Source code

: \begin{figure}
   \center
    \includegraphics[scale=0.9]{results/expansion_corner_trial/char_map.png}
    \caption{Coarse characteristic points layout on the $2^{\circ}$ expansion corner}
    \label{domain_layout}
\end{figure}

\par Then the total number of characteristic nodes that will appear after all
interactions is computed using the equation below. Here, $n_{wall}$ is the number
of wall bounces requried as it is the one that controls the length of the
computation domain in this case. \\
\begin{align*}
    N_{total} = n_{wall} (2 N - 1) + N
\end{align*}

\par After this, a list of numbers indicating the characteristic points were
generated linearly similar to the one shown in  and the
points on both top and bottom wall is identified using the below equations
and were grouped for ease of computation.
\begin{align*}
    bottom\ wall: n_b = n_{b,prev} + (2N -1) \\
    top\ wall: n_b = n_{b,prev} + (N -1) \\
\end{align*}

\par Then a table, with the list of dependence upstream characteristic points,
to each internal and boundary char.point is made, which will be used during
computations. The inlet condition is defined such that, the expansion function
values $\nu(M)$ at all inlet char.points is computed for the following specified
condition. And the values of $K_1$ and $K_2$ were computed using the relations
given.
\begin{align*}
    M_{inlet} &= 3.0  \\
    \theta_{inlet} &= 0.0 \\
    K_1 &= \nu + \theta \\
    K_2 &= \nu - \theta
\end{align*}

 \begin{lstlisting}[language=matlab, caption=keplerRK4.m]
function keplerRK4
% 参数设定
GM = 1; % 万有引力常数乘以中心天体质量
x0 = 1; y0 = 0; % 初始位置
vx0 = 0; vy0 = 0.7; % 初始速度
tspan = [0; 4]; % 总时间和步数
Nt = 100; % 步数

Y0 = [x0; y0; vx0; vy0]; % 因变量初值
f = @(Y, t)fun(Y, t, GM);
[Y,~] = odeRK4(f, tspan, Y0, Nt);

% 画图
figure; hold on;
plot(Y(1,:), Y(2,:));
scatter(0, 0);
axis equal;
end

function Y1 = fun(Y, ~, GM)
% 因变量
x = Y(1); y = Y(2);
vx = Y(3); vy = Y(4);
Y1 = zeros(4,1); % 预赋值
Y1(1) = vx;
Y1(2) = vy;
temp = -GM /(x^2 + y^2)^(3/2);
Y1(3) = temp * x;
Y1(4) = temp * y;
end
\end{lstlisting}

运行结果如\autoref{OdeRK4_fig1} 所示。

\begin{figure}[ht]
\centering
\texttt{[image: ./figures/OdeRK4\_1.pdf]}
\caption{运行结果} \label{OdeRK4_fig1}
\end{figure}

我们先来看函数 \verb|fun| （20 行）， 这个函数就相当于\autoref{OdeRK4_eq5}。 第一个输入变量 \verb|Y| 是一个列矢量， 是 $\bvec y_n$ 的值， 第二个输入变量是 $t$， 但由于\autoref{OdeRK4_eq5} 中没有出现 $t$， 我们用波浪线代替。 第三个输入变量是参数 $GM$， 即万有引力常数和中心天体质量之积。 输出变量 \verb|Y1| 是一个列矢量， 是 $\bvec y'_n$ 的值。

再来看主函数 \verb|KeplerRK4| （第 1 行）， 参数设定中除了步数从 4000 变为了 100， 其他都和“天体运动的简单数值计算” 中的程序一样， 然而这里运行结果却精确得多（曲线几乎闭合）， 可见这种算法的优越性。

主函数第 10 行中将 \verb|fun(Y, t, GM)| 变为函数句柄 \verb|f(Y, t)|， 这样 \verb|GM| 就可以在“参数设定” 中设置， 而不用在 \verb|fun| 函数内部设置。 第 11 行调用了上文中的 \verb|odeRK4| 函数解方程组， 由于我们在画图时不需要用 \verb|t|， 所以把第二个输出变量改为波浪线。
● ● ● ●
Exercise description:
If a line in the data above includes the string "will", copy it.

Answer to this problem:
\par Then the total number of characteristic nodes that will appear after all
to each internal and boundary char.point is made, which will be used during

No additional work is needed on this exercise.